Path: utzoo!utgpu!watmath!clyde!att!osu-cis!tut.cis.ohio-state.edu!mailrus!ncar!boulder!sunybcs!bingvaxu!leah!bv3456
From: bv3456@leah.albany.edu (Victor @ The Concrete Museum)
Newsgroups: comp.lang.c
Subject: Re: GROK THIS!!
Keywords: grok
Message-ID: <1289@leah.Albany.Edu>
Date: 28 Nov 88 00:57:25 GMT
Sender: bv3456@leah.Albany.Edu
Lines: 20

In <191@skipper.dfrf.nasa.gov>:
> I have been using C for quite a while, and after doing
> some admin work on our new Suns, I thought I might be
> getting close to minor wizard status.  Then when 
> installing the rn news reading software- a script said
> it was trying to discover if my compiler "groks the void
> type."  I have no idea what this means.  This being a decent
> computer, I'm not sure if my compiler should be doing any
> sort of groking to any type :-)
>
> Could anyone explain what a GROK is?  (Some acronym?)

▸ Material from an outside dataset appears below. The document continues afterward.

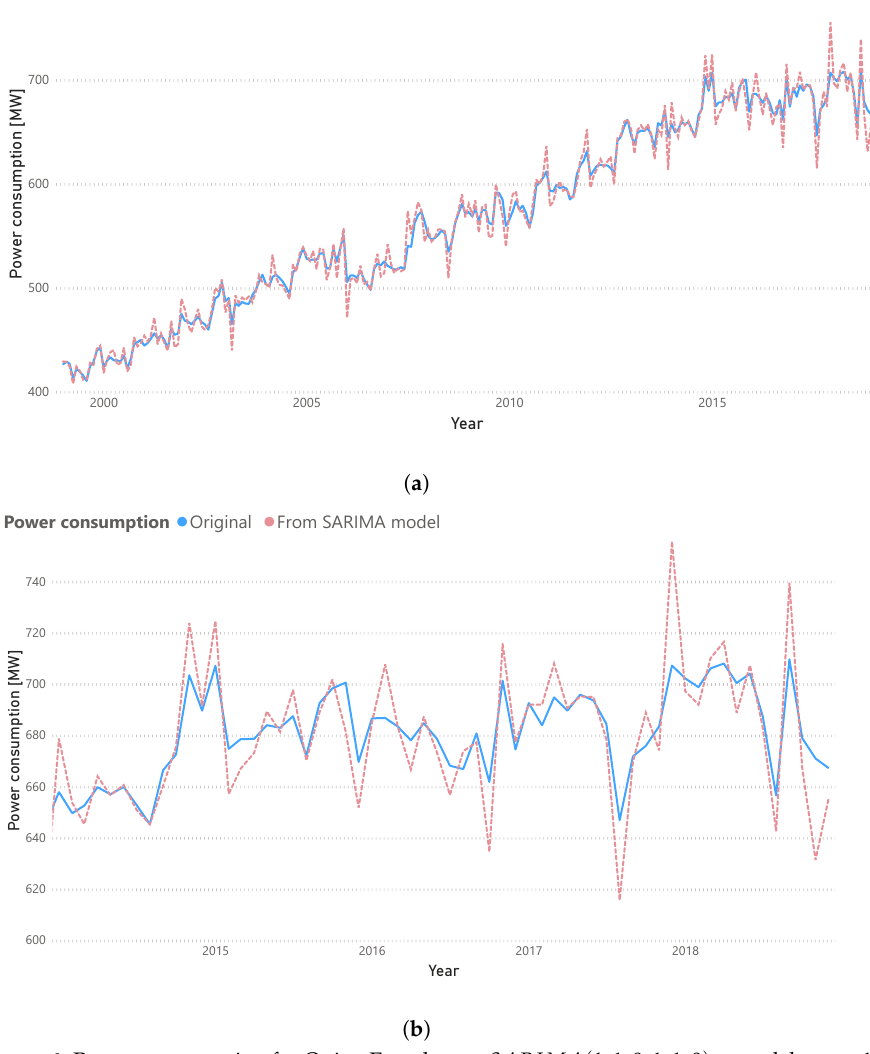
Figure 6. Power consumption for Quito, Ecuador vs. SARIMA ( 1,1,0,1,1,0 ) 12 model, years 1999–2018. ( a ) Power consumption vs. SARIMA modelled data, Period 1999–2018. ( b ) Power consumption vs. SARIMA modelled data, Period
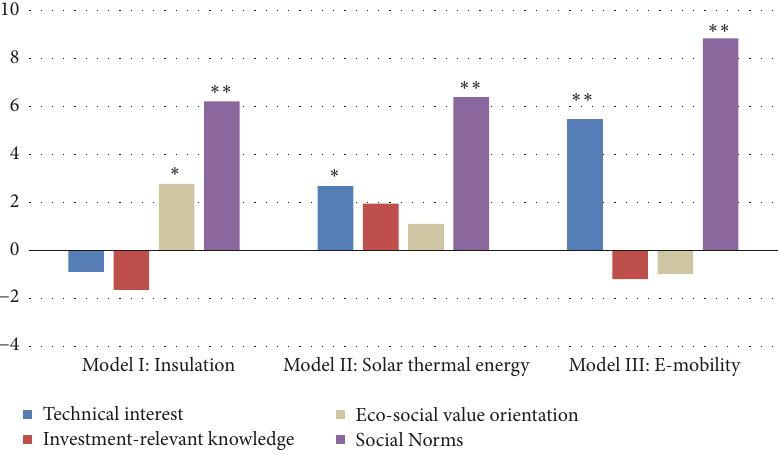
Figure 6: Results from the Estimated Choice Models. The bars show the t-values for each independent variable. The asterisks indicate which variables entered the models significantly ( ∗ p < 0.05 , ∗∗ p < .001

If I remember correctly, R.A. Heinlein wrote a book in the early 60's called
'A Stranger in a Strange Land', which became sort of a cult hit. In the main
character's language, to "grok" roughly meant to "understand".  Apologies if
I'm way off, but I think that's where I saw 'grok'.

***
"Mr. Spock, you'd make an excellent computer."
"Why Captain, that is most kind of you!"